The first thing we wanted to check is how many variables are sent out in each statement. We chose to slice the data on a scale from 0 variables up to 5 and above, in each repository. We then took the total count, and got a sense of the average breakdown over all of the projects in the research.
As you can see, the average Java project doesn’t log any variables in over 50% of its logging statements. We can also see that only 0.95% of logging statements send out 5 variables or more.
2. How Many Logging Statements Are Activated in Production?
Development and production environments are different for many reasons, one of them is their relation to logging. In development, all log levels are activated. However, in production only ERROR and WARN are activated. Let’s see how this breakdown looks like.
The chart shows that the average Java application has 35.5% unique logging statements that have the potential to be activated in production (ERROR, WARN), and 64.5% statements that are only activated in development (TRACE, INFO, DEBUG).
3. What’s the Average Number of Variables per Each Log Level?
So, not only do developers skimp on variables in their statements, the average Java application doesn’t send out that much statements to production logs in the first place.
Now, we’ve decided to look at each log level individually and calculate the average number of variables in the corresponding statements.
The average shows that TRACE, DEBUG and INFO statements contain more variables than WARN and ERROR. “More” is a polite word, considering the average number of variables in the first three is 0.78, and 0.5 in the last 2.
That means that production logging statements hold 35% less variables than development logging statements.
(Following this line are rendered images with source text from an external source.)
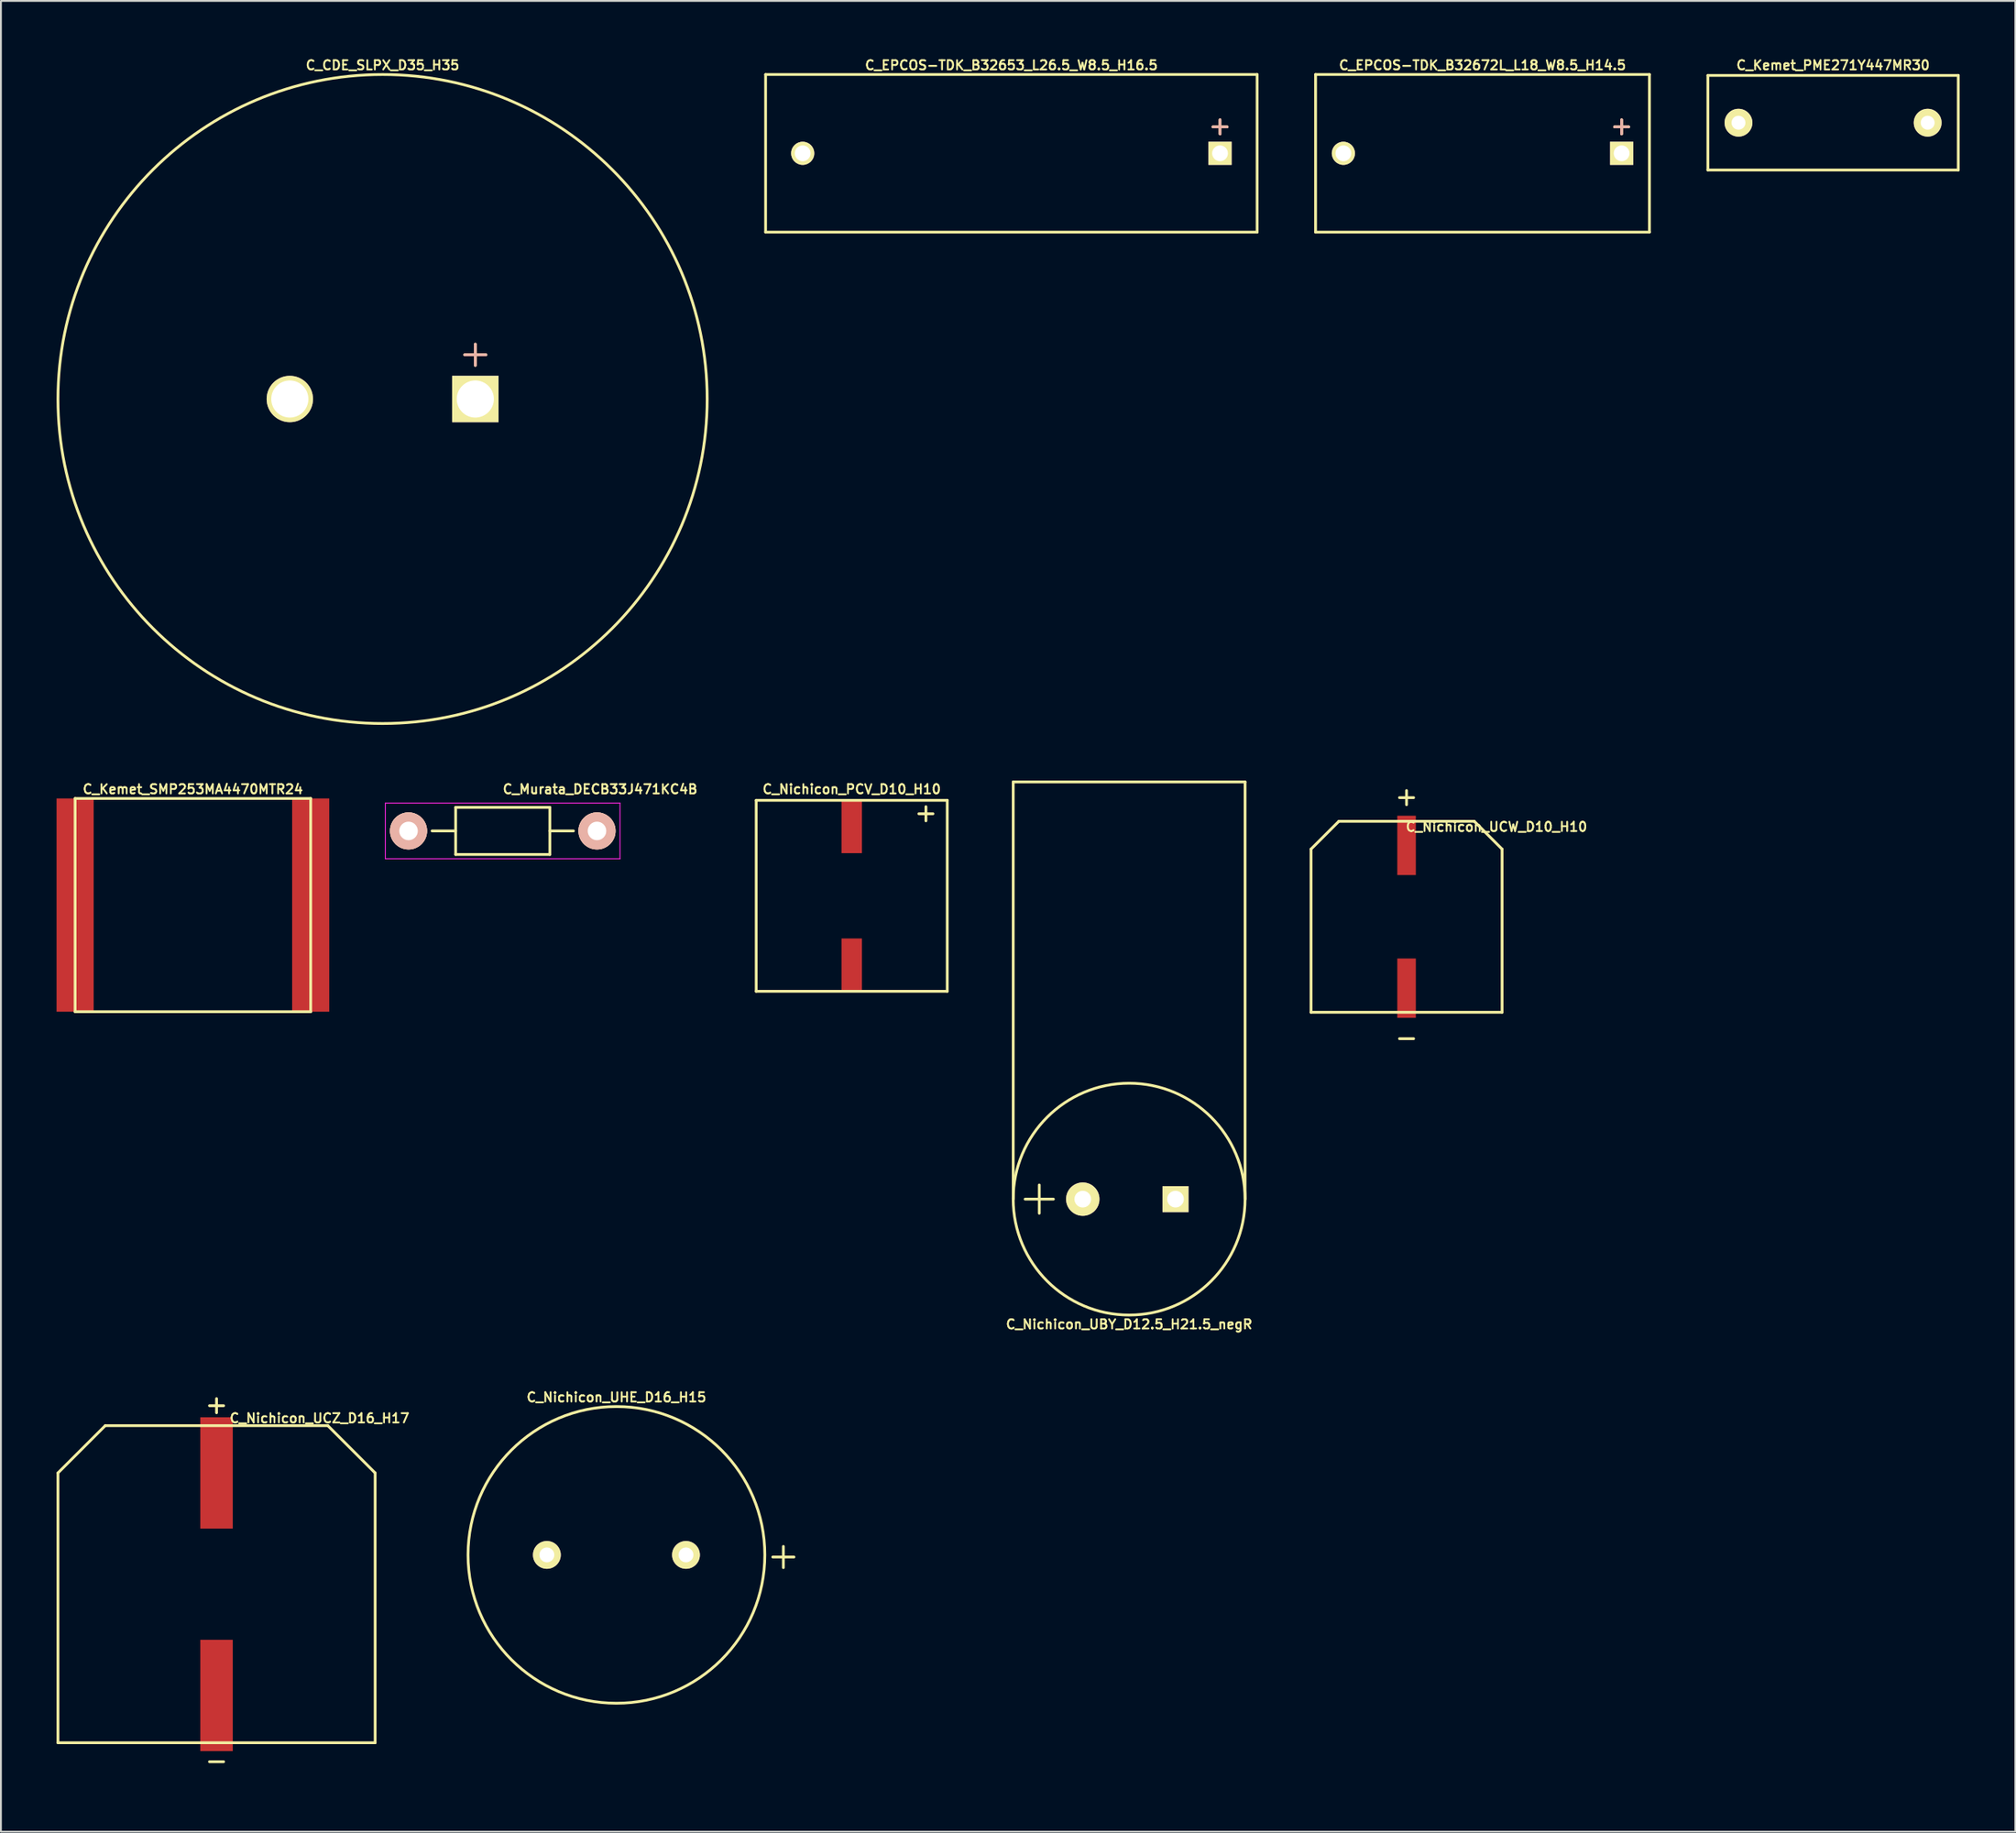
<source format=kicad_pcb>
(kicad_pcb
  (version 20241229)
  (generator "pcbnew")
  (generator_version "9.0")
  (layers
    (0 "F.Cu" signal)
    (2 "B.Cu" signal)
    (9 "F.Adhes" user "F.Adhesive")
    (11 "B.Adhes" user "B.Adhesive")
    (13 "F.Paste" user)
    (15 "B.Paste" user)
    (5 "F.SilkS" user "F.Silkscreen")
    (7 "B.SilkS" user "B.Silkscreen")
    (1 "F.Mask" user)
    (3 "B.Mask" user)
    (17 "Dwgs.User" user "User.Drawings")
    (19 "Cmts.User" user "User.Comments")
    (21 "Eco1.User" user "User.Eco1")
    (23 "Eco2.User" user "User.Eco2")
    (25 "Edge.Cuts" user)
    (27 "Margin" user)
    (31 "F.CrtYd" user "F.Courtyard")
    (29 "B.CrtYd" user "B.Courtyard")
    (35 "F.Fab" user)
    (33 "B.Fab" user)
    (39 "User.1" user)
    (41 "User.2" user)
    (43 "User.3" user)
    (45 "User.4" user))
  (footprint "C_Kemet_SMP253MA4470MTR24"
    (layer "F.Cu")
    (at 7.35 45.761)
    (property "Reference" "C_Kemet_SMP253MA4470MTR24" (at 0 -6.25 0) (layer "F.SilkS") (effects (font (size 0.5 0.5) (thickness 0.1))))
    (attr through_hole)
    (fp_line (start -6.35 -5.75) (end -6.35 5.75) (stroke (width 0.15) (type solid)) (layer "F.SilkS"))
    (fp_line (start -6.35 -5.75) (end 6.35 -5.75) (stroke (width 0.15) (type solid)) (layer "F.SilkS"))
    (fp_line (start -6.35 5.75) (end 6.35 5.75) (stroke (width 0.15) (type solid)) (layer "F.SilkS"))
    (fp_line (start 6.35 -5.75) (end 6.35 5.75) (stroke (width 0.15) (type solid)) (layer "F.SilkS"))
    (pad "1" smd rect (at -6.35 0) (size 2 11.5) (layers "F.Cu" "F.Mask" "F.Paste"))
    (pad "2" smd rect (at 6.35 0) (size 2 11.5) (layers "F.Cu" "F.Mask" "F.Paste")))
  (footprint "C_Nichicon_UCW_D10_H10"
    (layer "F.Cu")
    (at 72.78 46.391)
    (property "Reference" "C_Nichicon_UCW_D10_H10" (at 4.85 -4.85 180) (layer "F.SilkS") (effects (font (size 0.5 0.5) (thickness 0.1))))
    (attr through_hole)
    (fp_line (start -5.15 -3.65) (end -5.15 5.15) (stroke (width 0.15) (type solid)) (layer "F.SilkS"))
    (fp_line (start -5.15 -3.65) (end -3.65 -5.15) (stroke (width 0.15) (type solid)) (layer "F.SilkS"))
    (fp_line (start -5.15 5.15) (end 5.15 5.15) (stroke (width 0.15) (type solid)) (layer "F.SilkS"))
    (fp_line (start -3.65 -5.15) (end 3.65 -5.15) (stroke (width 0.15) (type solid)) (layer "F.SilkS"))
    (fp_line (start 5.15 -3.65) (end 3.65 -5.15) (stroke (width 0.15) (type solid)) (layer "F.SilkS"))
    (fp_line (start 5.15 -3.65) (end 5.15 5.15) (stroke (width 0.15) (type solid)) (layer "F.SilkS"))
    (fp_text user "-" (at 0 6.5 0) (layer "F.SilkS") (effects (font (size 1 1) (thickness 0.15))))
    (fp_text user "+" (at 0 -6.5 0) (layer "F.SilkS") (effects (font (size 1 1) (thickness 0.15))))
    (pad "1" smd rect (at 0 -3.85) (size 1 3.2) (layers "F.Cu" "F.Mask" "F.Paste"))
    (pad "2" smd rect (at 0 3.85) (size 1 3.2) (layers "F.Cu" "F.Mask" "F.Paste")))
  (footprint "C_Murata_DECB33J471KC4B"
    (layer "F.Cu")
    (at 24.055 41.761)
    (property "Reference" "C_Murata_DECB33J471KC4B" (at 5.25 -2.25 0) (layer "F.SilkS") (effects (font (size 0.5 0.5) (thickness 0.1))))
    (attr through_hole)
    (fp_line (start -2.54 -1.27) (end 2.54 -1.27) (stroke (width 0.15) (type solid)) (layer "F.SilkS"))
    (fp_line (start -2.54 0) (end -3.81 0) (stroke (width 0.15) (type solid)) (layer "F.SilkS"))
    (fp_line (start -2.54 1.27) (end -2.54 -1.27) (stroke (width 0.15) (type solid)) (layer "F.SilkS"))
    (fp_line (start 2.54 -1.27) (end 2.54 1.27) (stroke (width 0.15) (type solid)) (layer "F.SilkS"))
    (fp_line (start 2.54 0) (end 3.81 0) (stroke (width 0.15) (type solid)) (layer "F.SilkS"))
    (fp_line (start 2.54 1.27) (end -2.54 1.27) (stroke (width 0.15) (type solid)) (layer "F.SilkS"))
    (fp_line (start -6.33 -1.5) (end 6.32 -1.5) (stroke (width 0.05) (type solid)) (layer "F.CrtYd"))
    (fp_line (start -6.33 1.5) (end -6.33 -1.5) (stroke (width 0.05) (type solid)) (layer "F.CrtYd"))
    (fp_line (start -6.33 1.5) (end 6.32 1.5) (stroke (width 0.05) (type solid)) (layer "F.CrtYd"))
    (fp_line (start 6.32 -1.5) (end 6.32 1.5) (stroke (width 0.05) (type solid)) (layer "F.CrtYd"))
    (pad "1" thru_hole circle (at -5.08 0) (size 2 2) (drill 1) (layers "*.Cu" "*.SilkS" "*.Mask"))
    (pad "2" thru_hole circle (at 5.08 0) (size 2 2) (drill 1) (layers "*.Cu" "*.SilkS" "*.Mask")))
  (footprint "C_EPCOS-TDK_B32653_L26.5_W8.5_H16.5"
    (layer "F.Cu")
    (at 51.475 5.218)
    (property "Reference" "C_EPCOS-TDK_B32653_L26.5_W8.5_H16.5" (at 0 -4.75 180) (layer "F.SilkS") (effects (font (size 0.5 0.5) (thickness 0.1))))
    (attr through_hole)
    (fp_line (start -13.25 -4.25) (end -13.25 4.25) (stroke (width 0.15) (type solid)) (layer "F.SilkS"))
    (fp_line (start -13.25 -4.25) (end 13.25 -4.25) (stroke (width 0.15) (type solid)) (layer "F.SilkS"))
    (fp_line (start -13.25 4.25) (end 13.25 4.25) (stroke (width 0.15) (type solid)) (layer "F.SilkS"))
    (fp_line (start 13.25 -4.25) (end 13.25 4.25) (stroke (width 0.15) (type solid)) (layer "F.SilkS"))
    (fp_text user "+" (at 11.25 -1.5 0) (layer "F.SilkS") (effects (font (size 1 1) (thickness 0.15))))
    (fp_text user "+" (at 11.25 -1.5 0) (layer "B.SilkS") (effects (font (size 1 1) (thickness 0.15)) (justify mirror)))
    (pad "1" thru_hole rect (at 11.25 0) (size 1.25 1.25) (drill 0.85) (layers "*.Cu" "*.Mask" "F.SilkS"))
    (pad "2" thru_hole circle (at -11.25 0) (size 1.25 1.25) (drill 0.85) (layers "*.Cu" "*.Mask" "F.SilkS")))
  (footprint "C_Nichicon_UBY_D12.5_H21.5_negR"
    (layer "F.Cu")
    (at 57.824 61.618)
    (property "Reference" "C_Nichicon_UBY_D12.5_H21.5_negR" (at 0 6.75 180) (layer "F.SilkS") (effects (font (size 0.5 0.5) (thickness 0.1))))
    (attr through_hole)
    (fp_line (start -6.25 0) (end -6.25 -22.5) (stroke (width 0.15) (type solid)) (layer "F.SilkS"))
    (fp_line (start 6.25 -22.5) (end -6.25 -22.5) (stroke (width 0.15) (type solid)) (layer "F.SilkS"))
    (fp_line (start 6.25 0) (end 6.25 -22.5) (stroke (width 0.15) (type solid)) (layer "F.SilkS"))
    (fp_circle (center 0 0) (end 0 -6.25) (stroke (width 0.15) (type solid)) (fill no) (layer "F.SilkS"))
    (fp_text user "+" (at -5 0 90) (layer "F.SilkS") (effects (font (size 2 2) (thickness 0.15))))
    (pad "1" thru_hole circle (at -2.5 0) (size 1.8 1.8) (drill 0.9) (layers "*.Cu" "*.Mask" "F.SilkS"))
    (pad "2" thru_hole rect (at 2.5 0) (size 1.4 1.4) (drill 0.9) (layers "*.Cu" "*.Mask" "F.SilkS")))
  (footprint "C_Nichicon_PCV_D10_H10"
    (layer "F.Cu")
    (at 42.868 45.261)
    (property "Reference" "C_Nichicon_PCV_D10_H10" (at 0 -5.75 0) (layer "F.SilkS") (effects (font (size 0.5 0.5) (thickness 0.1))))
    (attr through_hole)
    (fp_line (start -5.15 -5.15) (end -5.15 5.15) (stroke (width 0.15) (type solid)) (layer "F.SilkS"))
    (fp_line (start -5.15 -5.15) (end 5.15 -5.15) (stroke (width 0.15) (type solid)) (layer "F.SilkS"))
    (fp_line (start -5.15 5.15) (end 5.15 5.15) (stroke (width 0.15) (type solid)) (layer "F.SilkS"))
    (fp_line (start 5.15 -5.15) (end 5.15 5.15) (stroke (width 0.15) (type solid)) (layer "F.SilkS"))
    (fp_text user "+" (at 4 -4.5 0) (layer "F.SilkS") (effects (font (size 1 1) (thickness 0.15))))
    (pad "1" smd rect (at 0 -3.725) (size 1.1 2.85) (layers "F.Cu" "F.Mask" "F.Paste"))
    (pad "2" smd rect (at 0 3.725) (size 1.1 2.85) (layers "F.Cu" "F.Mask" "F.Paste")))
  (footprint "C_Kemet_PME271Y447MR30"
    (layer "F.Cu")
    (at 95.775 3.568)
    (property "Reference" "C_Kemet_PME271Y447MR30" (at 0 -3.1 0) (layer "F.SilkS") (effects (font (size 0.5 0.5) (thickness 0.1))))
    (attr through_hole)
    (fp_line (start -6.75 -2.55) (end -6.75 2.55) (stroke (width 0.15) (type solid)) (layer "F.SilkS"))
    (fp_line (start -6.75 -2.55) (end 6.75 -2.55) (stroke (width 0.15) (type solid)) (layer "F.SilkS"))
    (fp_line (start -6.75 2.55) (end 6.75 2.55) (stroke (width 0.15) (type solid)) (layer "F.SilkS"))
    (fp_line (start 6.75 -2.55) (end 6.75 2.55) (stroke (width 0.15) (type solid)) (layer "F.SilkS"))
    (pad "1" thru_hole circle (at -5.1 0) (size 1.5 1.5) (drill 0.75) (layers "*.Cu" "*.Mask" "F.SilkS"))
    (pad "2" thru_hole circle (at 5.1 0) (size 1.5 1.5) (drill 0.75) (layers "*.Cu" "*.Mask" "F.SilkS")))
  (footprint "C_CDE_SLPX_D35_H35"
    (layer "F.Cu")
    (at 17.575 18.468)
    (property "Reference" "C_CDE_SLPX_D35_H35" (at 0 -18 0) (layer "F.SilkS") (effects (font (size 0.5 0.5) (thickness 0.1))))
    (attr through_hole)
    (fp_circle (center 0 0) (end 0 -17.5) (stroke (width 0.15) (type solid)) (fill no) (layer "F.SilkS"))
    (fp_text user "+" (at 5 -2.5 0) (layer "F.SilkS") (effects (font (size 1.5 1.5) (thickness 0.15))))
    (fp_text user "+" (at 5 -2.5 0) (layer "B.SilkS") (effects (font (size 1.5 1.5) (thickness 0.15)) (justify mirror)))
    (pad "1" thru_hole rect (at 5 0) (size 2.5 2.5) (drill 2) (layers "*.Cu" "*.Mask" "F.SilkS"))
    (pad "2" thru_hole circle (at -5 0) (size 2.5 2.5) (drill 2) (layers "*.Cu" "*.Mask" "F.SilkS")))
  (footprint "C_Nichicon_UCZ_D16_H17"
    (layer "F.Cu")
    (at 8.625 82.384)
    (property "Reference" "C_Nichicon_UCZ_D16_H17" (at 5.55 -8.95 180) (layer "F.SilkS") (effects (font (size 0.5 0.5) (thickness 0.1))))
    (attr through_hole)
    (fp_line (start -8.55 -6) (end -8.55 8.55) (stroke (width 0.15) (type solid)) (layer "F.SilkS"))
    (fp_line (start -8.55 -6) (end -6 -8.55) (stroke (width 0.15) (type solid)) (layer "F.SilkS"))
    (fp_line (start -8.55 8.55) (end 8.55 8.55) (stroke (width 0.15) (type solid)) (layer "F.SilkS"))
    (fp_line (start -6 -8.55) (end 6 -8.55) (stroke (width 0.15) (type solid)) (layer "F.SilkS"))
    (fp_line (start 8.55 -6) (end 6 -8.55) (stroke (width 0.15) (type solid)) (layer "F.SilkS"))
    (fp_line (start 8.55 -6) (end 8.55 8.55) (stroke (width 0.15) (type solid)) (layer "F.SilkS"))
    (fp_text user "+" (at 0 -9.7 0) (layer "F.SilkS") (effects (font (size 1 1) (thickness 0.15))))
    (fp_text user "-" (at 0 9.5 0) (layer "F.SilkS") (effects (font (size 1 1) (thickness 0.15))))
    (pad "1" smd rect (at 0 -6) (size 1.75 6) (layers "F.Cu" "F.Mask" "F.Paste"))
    (pad "2" smd rect (at 0 6) (size 1.75 6) (layers "F.Cu" "F.Mask" "F.Paste")))
  (footprint "C_Nichicon_UHE_D16_H15"
    (layer "F.Cu")
    (at 30.183 80.804)
    (property "Reference" "C_Nichicon_UHE_D16_H15" (at 0 -8.5 0) (layer "F.SilkS") (effects (font (size 0.5 0.5) (thickness 0.1))))
    (attr through_hole)
    (fp_circle (center 0 0) (end 0 -8) (stroke (width 0.15) (type solid)) (fill no) (layer "F.SilkS"))
    (fp_text user "+" (at 9 0 0) (layer "F.SilkS") (effects (font (size 1.5 1.5) (thickness 0.15))))
    (pad "1" thru_hole circle (at 3.75 0) (size 1.5 1.5) (drill 0.8) (layers "*.Cu" "*.Mask" "F.SilkS"))
    (pad "2" thru_hole circle (at -3.75 0) (size 1.5 1.5) (drill 0.8) (layers "*.Cu" "*.Mask" "F.SilkS")))
  (footprint "C_EPCOS-TDK_B32672L_L18_W8.5_H14.5"
    (layer "F.Cu")
    (at 76.875 5.218)
    (property "Reference" "C_EPCOS-TDK_B32672L_L18_W8.5_H14.5" (at 0 -4.75 180) (layer "F.SilkS") (effects (font (size 0.5 0.5) (thickness 0.1))))
    (attr through_hole)
    (fp_line (start -9 -4.25) (end -9 4.25) (stroke (width 0.15) (type solid)) (layer "F.SilkS"))
    (fp_line (start -9 -4.25) (end 9 -4.25) (stroke (width 0.15) (type solid)) (layer "F.SilkS"))
    (fp_line (start -9 4.25) (end 9 4.25) (stroke (width 0.15) (type solid)) (layer "F.SilkS"))
    (fp_line (start 9 -4.25) (end 9 4.25) (stroke (width 0.15) (type solid)) (layer "F.SilkS"))
    (fp_text user "+" (at 7.5 -1.5 0) (layer "F.SilkS") (effects (font (size 1 1) (thickness 0.15))))
    (fp_text user "+" (at 7.5 -1.5 0) (layer "B.SilkS") (effects (font (size 1 1) (thickness 0.15)) (justify mirror)))
    (pad "1" thru_hole rect (at 7.5 0) (size 1.25 1.25) (drill 0.85) (layers "*.Cu" "*.Mask" "F.SilkS"))
    (pad "2" thru_hole circle (at -7.5 0) (size 1.25 1.25) (drill 0.85) (layers "*.Cu" "*.Mask" "F.SilkS")))
  (gr_rect
    (start -3 -3)
    (end 105.6 95.733)
    (stroke (width 0.1) (type default))
    (fill no)
    (layer "Edge.Cuts")))
</source>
In addition, as we’ve seen earlier, their overall number is also much lower.
OverOps lets you see the variables behind any exception, logged error or warning, without relying on the information that was actually logged. You’ll be able to see the complete source code and variable state across the entire call stack of the event. Even if it wasn’t printed to the log file. OverOps also shows you the 250 DEBUG, TRACE and INFO level statements that were logged prior to the error, in production, even if they’re turned off and never reach the log file.
We’d be happy to show you how it works, click here to schedule a demo.
4. This Should Never Happen
Since we already have information about all of those logging statements, we’ve decided to have a little fun. We found 58 mentions to “This should never happen”.
All we can say is that if it should never happen, at least have the decency to print out a variable or 2, so you’ll be able to see why it happened anyway 🙂
How we did it?
As we mentioned, to get this data we first had to filter out irrelevant Java repositories and focus on those which had over 100 logging statements, which left us with 1,463 repos that made the cut.
Then, we added some regex magic and pulled out all of the log lines:
Now that we had the data, we started slicing it up. First we filtered out the number of variables per log level:
Then calculated the average use of each tier. That’s how we got the average percent of total repositories statements.
You can check out the calculations in our raw data file.
We all use log files, but it seems that most of us take them for granted. With the numerous log management tools out there we forget to take control of our own code – and make it meaningful for us to understand, debug and fix.